Silence administratif comme moteur d'infrastructure énergétique ⚡
La proposition introduit le silence administratif positif pour les permis intermédiaires de projets de réseaux, un outil utilisé dans d'autres secteurs pour éviter les blocages. La Commission défend que le délai de deux ou trois ans donne une marge pour évaluer les impacts environnementaux sans paralyser les travaux. Cependant, la présidence chypriote mène les États qui rejettent le caractère obligatoire, invoquant une perte de contrôle sur les décisions locales et d'éventuels conflits avec les réglementations nationales de protection.
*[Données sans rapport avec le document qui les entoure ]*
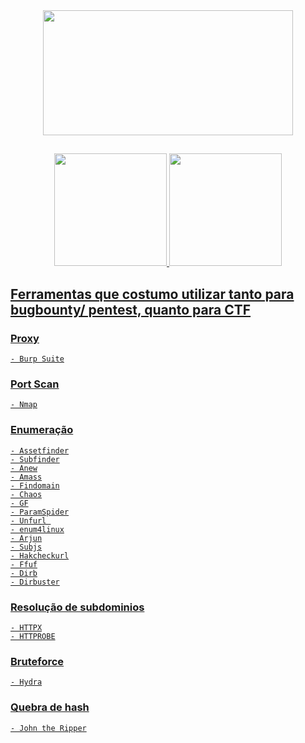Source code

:  
<div align="center">
    <img src="https://c.tenor.com/G465PtI9pbYAAAAC/critical-ops-we-do-a-little-trolling.gif" width="400" height="200" />
  </div>

 ##
<div align="center">

</div>
 
<div align="center">
  <a href="https://github.com/leofrangello">
  <img height="180em" src="https://github-readme-stats.vercel.app/api?username=leofrangello&show_icons=true&theme=vision-friendly-dark&include_all_commits=true&count_private=true"/>
    <img height="180em" src="https://github-readme-stats.vercel.app/api/top-langs/?username=leofrangello&layout=compact&langs_count=7&theme=dark"/>
</div>
 
## Ferramentas que costumo utilizar tanto para bugbounty/ pentest, quanto para CTF
 
  ### Proxy
    - Burp Suite
  ### Port Scan 
    - Nmap
 
  ### Enumeração
    - Assetfinder
    - Subfinder
    - Anew
    - Amass
    - Findomain
    - Chaos
    - GF
    - ParamSpider
    - Unfurl 
    - enum4linux
    - Arjun
    - Subjs
    - Hakcheckurl
    - Ffuf
    - Dirb
    - Dirbuster
 
  ### Resolução de subdominios 
    - HTTPX
    - HTTPROBE
    
 ### Bruteforce
    - Hydra
 ### Quebra de hash
    - John the Ripper
  
 
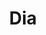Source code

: ---
title: "Dia"
url: /ciudad-autonoma-de-buenos-aires/dia-avenida-independencia/
shop: comodidad
---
L'Europe demande la permission et le dossier prend des vacances 🏢
La proposition oppose bureaucrates et climatologues : les uns craignent que leur signature perde de sa valeur, les autres que la planète fonde en attendant un tampon. Il semble que dans l'UE, la lenteur administrative soit la véritable ressource renouvelable, car elle ne s'épuise jamais. Au final, le plus grand obstacle à la transition énergétique n'est pas la technologie, mais la peur qu'un fonctionnaire n'ait rien à faire.